Monday, 16 January 2012
Blessing of an engaged couple
One of the most useful books I possess as a priest is the "Book of Blessings." When I was in parish ministry I used it for blessing families in their homes during Eastertide. At Leeds Trinity I've adapted it: now I bless students' rooms at the beginning of the academic year. I once blessed a couple of large accommodation blocks at Wetherby Young Offenders' Institution immediately after lunch: the officers called the lads to order and they were very respectful. They appreciated the religious drama of me striding around in an alb scattering water everywhere (and I must say that I enjoyed the moment just as much!). I remember on another occasion going round to the family home of a poor young man was a heroin addict. "Give your strength to N, your servant, bound by the chains of addiction.
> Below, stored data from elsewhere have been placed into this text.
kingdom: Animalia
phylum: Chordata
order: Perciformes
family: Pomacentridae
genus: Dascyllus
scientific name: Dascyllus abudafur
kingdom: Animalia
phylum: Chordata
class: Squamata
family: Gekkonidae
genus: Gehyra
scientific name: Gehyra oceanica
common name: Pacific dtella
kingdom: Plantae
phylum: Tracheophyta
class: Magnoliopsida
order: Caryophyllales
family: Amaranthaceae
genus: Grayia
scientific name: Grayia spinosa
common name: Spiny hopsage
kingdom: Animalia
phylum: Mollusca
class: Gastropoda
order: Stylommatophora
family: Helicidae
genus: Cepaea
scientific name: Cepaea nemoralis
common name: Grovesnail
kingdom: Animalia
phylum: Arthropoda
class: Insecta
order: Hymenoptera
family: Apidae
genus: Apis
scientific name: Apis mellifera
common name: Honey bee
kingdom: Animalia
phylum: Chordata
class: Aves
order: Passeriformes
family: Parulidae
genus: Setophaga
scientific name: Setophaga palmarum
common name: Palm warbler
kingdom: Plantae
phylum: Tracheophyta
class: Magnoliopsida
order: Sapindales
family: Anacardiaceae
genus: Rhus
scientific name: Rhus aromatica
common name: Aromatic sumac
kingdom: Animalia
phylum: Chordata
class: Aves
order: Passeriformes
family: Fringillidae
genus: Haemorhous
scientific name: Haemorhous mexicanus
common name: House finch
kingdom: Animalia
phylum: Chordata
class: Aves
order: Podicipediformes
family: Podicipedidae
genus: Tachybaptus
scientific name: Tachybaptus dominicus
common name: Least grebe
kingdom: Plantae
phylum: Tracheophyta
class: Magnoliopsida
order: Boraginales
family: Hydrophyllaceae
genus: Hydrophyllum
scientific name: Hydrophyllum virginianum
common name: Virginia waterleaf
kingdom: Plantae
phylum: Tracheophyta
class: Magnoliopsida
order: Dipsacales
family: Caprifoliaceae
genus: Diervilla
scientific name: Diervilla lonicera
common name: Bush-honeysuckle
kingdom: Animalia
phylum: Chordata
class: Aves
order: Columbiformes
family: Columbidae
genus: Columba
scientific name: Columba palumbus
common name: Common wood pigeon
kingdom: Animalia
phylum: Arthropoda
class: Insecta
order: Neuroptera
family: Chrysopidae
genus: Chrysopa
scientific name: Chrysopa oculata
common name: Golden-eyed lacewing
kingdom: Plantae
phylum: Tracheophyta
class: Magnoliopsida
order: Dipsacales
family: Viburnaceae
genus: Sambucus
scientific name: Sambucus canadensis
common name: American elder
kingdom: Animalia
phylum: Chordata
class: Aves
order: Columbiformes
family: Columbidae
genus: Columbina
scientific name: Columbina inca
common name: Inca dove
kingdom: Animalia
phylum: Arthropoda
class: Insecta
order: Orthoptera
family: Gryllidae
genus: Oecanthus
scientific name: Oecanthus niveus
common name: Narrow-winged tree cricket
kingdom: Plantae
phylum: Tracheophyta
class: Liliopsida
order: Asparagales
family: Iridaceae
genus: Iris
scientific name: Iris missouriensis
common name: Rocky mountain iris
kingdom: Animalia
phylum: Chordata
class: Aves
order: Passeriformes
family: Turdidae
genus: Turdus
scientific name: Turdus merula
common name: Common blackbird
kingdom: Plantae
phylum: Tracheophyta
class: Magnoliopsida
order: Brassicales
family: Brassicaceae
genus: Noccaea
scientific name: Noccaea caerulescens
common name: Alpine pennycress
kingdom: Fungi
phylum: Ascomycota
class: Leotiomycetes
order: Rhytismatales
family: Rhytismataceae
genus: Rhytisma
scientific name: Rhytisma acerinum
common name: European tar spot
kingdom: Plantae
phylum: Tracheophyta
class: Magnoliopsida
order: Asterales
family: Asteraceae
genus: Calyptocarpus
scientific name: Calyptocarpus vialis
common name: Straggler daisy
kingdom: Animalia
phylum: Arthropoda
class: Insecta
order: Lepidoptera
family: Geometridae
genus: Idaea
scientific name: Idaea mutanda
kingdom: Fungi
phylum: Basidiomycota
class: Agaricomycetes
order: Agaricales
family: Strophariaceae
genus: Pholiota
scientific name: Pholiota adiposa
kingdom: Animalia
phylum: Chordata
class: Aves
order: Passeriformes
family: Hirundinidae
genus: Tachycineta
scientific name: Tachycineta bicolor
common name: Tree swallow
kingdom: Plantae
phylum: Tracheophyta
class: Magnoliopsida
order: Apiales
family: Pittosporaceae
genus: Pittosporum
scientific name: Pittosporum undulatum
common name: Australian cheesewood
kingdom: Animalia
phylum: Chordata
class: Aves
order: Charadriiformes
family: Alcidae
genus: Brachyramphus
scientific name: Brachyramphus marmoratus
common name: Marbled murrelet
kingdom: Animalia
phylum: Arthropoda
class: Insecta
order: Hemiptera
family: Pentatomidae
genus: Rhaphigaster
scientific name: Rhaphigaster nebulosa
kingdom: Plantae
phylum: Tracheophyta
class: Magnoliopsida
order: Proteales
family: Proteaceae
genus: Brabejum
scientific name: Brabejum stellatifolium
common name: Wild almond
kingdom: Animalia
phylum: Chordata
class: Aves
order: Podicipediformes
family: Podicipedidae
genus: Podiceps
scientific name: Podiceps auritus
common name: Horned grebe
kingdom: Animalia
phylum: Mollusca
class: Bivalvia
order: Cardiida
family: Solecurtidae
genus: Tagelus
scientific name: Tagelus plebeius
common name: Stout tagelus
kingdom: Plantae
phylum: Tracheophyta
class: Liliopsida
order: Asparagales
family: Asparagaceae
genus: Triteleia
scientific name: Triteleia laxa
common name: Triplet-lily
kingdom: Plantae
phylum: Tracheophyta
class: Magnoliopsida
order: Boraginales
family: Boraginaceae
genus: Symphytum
Enfold him in your love and restore him to the freedom of God's children," I said, as he sat there, pale and emaciated, on the sofa, longing for God's help. There have been lots of happier moments too: blessings, for example, of shops, cars, a gymnasium, a mother before childbirth and innumerable throats on St Blaise's Day (3rd February). I have found that everybody instinctively wants a blessing. We intuit that it is an important way in which God offers us his unfathomable help. We do not need to prepare for it over a period of time, as we do to receive a sacrament. We just need to be personally, physically, present.